Un modèle soutenu par ses homologues

Organisation, discipline, développement économique… Le « modèle rwandais » plaît visiblement dans les palais. « Ce pays revient de loin : tout n’est pas réglé, mais il est en sécurité et très bien tenu, comme nous l’avons constaté lors du sommet de l’Union africaine (UA) à Kigali, en juillet », assure Cyprien Sylvestre Mamina.

A contrario, les points noirs du régime rwandais – l’absence de débat démocratique, l’autoritarisme et la longévité au pouvoir du président Kagame – troublent peu de chefs d’État du continent. Sur ce sujet, quoi qu’il arrive, on se serre les coudes face aux critiques venues d’ailleurs, y compris dans les pays où l’alternance est devenue la norme.
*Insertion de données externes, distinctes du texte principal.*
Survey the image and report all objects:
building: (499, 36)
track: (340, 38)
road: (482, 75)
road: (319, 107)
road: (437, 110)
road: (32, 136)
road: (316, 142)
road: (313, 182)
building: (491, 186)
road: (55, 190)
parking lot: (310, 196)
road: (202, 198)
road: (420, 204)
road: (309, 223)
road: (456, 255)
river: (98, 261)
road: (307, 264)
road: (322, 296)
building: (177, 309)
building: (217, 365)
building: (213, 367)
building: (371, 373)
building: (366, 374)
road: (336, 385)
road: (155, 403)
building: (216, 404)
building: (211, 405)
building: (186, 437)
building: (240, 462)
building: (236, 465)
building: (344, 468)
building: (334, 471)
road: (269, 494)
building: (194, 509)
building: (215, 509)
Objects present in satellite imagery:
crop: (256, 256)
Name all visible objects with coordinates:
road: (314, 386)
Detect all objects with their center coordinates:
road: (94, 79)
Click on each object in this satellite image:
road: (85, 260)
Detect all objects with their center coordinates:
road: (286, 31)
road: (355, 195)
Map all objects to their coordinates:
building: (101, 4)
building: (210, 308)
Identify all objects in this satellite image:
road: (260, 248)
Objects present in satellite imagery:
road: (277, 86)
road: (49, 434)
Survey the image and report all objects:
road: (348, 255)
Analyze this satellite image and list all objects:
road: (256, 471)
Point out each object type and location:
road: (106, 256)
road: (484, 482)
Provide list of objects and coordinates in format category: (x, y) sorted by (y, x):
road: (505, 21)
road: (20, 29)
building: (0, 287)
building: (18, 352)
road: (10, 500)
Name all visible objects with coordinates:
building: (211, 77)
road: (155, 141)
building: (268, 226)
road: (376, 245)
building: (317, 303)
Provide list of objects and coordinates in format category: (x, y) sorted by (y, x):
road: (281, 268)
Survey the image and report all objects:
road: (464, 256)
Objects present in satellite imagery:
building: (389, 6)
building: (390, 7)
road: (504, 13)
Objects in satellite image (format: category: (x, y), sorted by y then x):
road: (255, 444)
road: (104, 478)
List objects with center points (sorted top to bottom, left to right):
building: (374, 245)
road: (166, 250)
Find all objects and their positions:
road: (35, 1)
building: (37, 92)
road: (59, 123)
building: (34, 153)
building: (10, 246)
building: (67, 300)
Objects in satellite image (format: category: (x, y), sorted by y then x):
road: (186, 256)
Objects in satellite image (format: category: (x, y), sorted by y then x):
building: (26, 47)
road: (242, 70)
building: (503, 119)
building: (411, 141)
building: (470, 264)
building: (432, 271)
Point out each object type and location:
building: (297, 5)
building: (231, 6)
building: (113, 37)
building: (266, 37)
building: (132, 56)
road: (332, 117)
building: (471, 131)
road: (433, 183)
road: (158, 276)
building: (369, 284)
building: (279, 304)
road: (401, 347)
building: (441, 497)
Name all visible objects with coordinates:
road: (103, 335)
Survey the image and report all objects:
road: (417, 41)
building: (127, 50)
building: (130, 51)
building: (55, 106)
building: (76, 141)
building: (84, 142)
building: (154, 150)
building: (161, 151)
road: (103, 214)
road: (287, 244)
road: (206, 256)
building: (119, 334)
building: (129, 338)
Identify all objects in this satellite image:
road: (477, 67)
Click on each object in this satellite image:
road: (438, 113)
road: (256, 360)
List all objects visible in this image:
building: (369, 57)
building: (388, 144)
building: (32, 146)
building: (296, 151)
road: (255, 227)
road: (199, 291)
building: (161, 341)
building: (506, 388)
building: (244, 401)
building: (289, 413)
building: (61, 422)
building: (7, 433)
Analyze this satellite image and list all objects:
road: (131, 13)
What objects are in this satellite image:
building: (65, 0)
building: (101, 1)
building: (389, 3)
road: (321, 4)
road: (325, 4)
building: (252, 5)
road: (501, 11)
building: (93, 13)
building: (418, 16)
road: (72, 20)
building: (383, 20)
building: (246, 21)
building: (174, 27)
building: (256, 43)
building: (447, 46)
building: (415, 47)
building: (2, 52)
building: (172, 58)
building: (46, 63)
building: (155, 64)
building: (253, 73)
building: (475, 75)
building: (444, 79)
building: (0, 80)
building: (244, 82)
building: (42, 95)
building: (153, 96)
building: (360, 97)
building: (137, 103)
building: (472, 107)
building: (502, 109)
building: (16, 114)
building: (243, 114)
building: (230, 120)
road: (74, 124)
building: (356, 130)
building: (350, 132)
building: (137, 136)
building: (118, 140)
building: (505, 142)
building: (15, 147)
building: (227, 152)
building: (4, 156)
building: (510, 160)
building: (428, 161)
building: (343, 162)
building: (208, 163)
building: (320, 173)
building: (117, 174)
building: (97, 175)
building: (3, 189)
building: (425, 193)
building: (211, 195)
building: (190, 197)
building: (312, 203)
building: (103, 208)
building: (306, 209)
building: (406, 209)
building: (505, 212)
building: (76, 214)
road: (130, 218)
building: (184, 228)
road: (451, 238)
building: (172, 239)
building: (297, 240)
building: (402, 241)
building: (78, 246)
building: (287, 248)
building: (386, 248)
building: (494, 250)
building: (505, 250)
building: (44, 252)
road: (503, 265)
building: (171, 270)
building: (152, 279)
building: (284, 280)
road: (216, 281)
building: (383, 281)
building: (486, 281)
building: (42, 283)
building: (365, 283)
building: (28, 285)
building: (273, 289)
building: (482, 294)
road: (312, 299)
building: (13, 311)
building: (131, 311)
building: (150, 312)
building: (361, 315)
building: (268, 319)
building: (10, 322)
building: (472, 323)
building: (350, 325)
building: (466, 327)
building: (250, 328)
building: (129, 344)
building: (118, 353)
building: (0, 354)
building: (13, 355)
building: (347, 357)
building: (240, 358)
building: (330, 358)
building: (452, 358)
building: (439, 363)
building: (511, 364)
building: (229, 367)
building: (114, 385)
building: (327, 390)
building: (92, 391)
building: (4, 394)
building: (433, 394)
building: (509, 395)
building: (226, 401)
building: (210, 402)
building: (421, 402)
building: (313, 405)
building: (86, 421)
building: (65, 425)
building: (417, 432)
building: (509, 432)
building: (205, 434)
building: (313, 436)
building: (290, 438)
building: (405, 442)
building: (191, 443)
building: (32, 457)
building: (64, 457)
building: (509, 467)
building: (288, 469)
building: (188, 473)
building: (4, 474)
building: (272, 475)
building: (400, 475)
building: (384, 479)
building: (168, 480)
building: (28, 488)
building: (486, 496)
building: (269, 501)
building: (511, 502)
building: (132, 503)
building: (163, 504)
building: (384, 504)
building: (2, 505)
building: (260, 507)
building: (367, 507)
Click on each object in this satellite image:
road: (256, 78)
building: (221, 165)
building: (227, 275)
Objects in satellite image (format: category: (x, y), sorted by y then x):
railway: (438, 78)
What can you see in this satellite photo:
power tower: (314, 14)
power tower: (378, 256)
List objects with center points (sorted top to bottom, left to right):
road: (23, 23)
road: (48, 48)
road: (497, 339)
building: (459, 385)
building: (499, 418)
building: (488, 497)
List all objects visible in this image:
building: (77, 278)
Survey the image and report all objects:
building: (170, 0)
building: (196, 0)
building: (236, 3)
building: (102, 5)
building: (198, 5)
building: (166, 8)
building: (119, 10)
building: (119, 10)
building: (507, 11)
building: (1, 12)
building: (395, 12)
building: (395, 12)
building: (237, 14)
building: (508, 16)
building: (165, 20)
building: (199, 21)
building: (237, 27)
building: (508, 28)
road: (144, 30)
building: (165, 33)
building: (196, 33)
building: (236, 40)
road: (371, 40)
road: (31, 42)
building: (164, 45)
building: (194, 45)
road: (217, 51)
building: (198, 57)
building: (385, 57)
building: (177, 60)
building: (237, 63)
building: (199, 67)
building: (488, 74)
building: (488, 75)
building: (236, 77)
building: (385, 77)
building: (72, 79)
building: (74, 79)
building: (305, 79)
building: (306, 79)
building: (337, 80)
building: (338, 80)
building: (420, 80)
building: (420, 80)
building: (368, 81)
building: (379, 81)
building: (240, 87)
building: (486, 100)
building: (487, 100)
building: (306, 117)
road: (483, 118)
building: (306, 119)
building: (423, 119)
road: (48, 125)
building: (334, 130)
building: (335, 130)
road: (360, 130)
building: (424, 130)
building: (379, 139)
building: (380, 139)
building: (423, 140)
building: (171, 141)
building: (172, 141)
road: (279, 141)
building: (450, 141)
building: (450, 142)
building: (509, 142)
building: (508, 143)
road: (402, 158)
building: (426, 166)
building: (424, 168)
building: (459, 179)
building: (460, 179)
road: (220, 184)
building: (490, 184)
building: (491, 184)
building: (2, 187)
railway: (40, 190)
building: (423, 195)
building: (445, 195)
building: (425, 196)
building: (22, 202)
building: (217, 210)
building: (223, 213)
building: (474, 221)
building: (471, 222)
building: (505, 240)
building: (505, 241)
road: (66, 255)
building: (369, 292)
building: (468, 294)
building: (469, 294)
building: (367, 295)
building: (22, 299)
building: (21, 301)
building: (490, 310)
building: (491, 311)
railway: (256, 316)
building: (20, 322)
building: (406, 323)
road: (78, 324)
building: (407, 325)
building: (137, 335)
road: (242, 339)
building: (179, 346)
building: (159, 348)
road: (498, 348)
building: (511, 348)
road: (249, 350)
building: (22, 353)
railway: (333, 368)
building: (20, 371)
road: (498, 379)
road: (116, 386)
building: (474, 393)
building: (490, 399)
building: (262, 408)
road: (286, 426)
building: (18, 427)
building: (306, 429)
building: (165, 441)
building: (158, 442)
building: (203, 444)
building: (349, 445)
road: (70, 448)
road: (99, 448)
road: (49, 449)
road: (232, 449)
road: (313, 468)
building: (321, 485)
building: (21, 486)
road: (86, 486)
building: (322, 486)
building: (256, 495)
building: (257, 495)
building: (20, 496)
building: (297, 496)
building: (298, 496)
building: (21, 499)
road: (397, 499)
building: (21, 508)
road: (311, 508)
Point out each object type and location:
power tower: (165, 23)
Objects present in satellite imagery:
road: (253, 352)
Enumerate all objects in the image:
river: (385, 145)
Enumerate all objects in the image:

Ainsi, Patrice Talon défend, pour son pays, une réforme constitutionnelle interdisant à un président sortant de se représenter. Mais, interrogé à Kigali par RFI sur la réforme constitutionnelle rwandaise de 2015, qui permet à Paul Kagame de concourir pour un troisième mandat en 2017, il s’est montré très compréhensif.

« Ce qui est pertinent aujourd’hui pour le Bénin ne l’est pas forcément pour la Chine, la Libye, l’Espagne ou le Rwanda, a-t‑il lancé, sous les applaudissements de la presse rwandaise. Il y a des schémas stéréotypés qu’on veut imposer partout et qui peuvent créer des catastrophes. » Un discours que Paul Kagame n’aurait pas renié. En attendant plus, l’idéologie est peut-être le principal produit d’exportation du Rwanda vers ses nouveaux partenaires.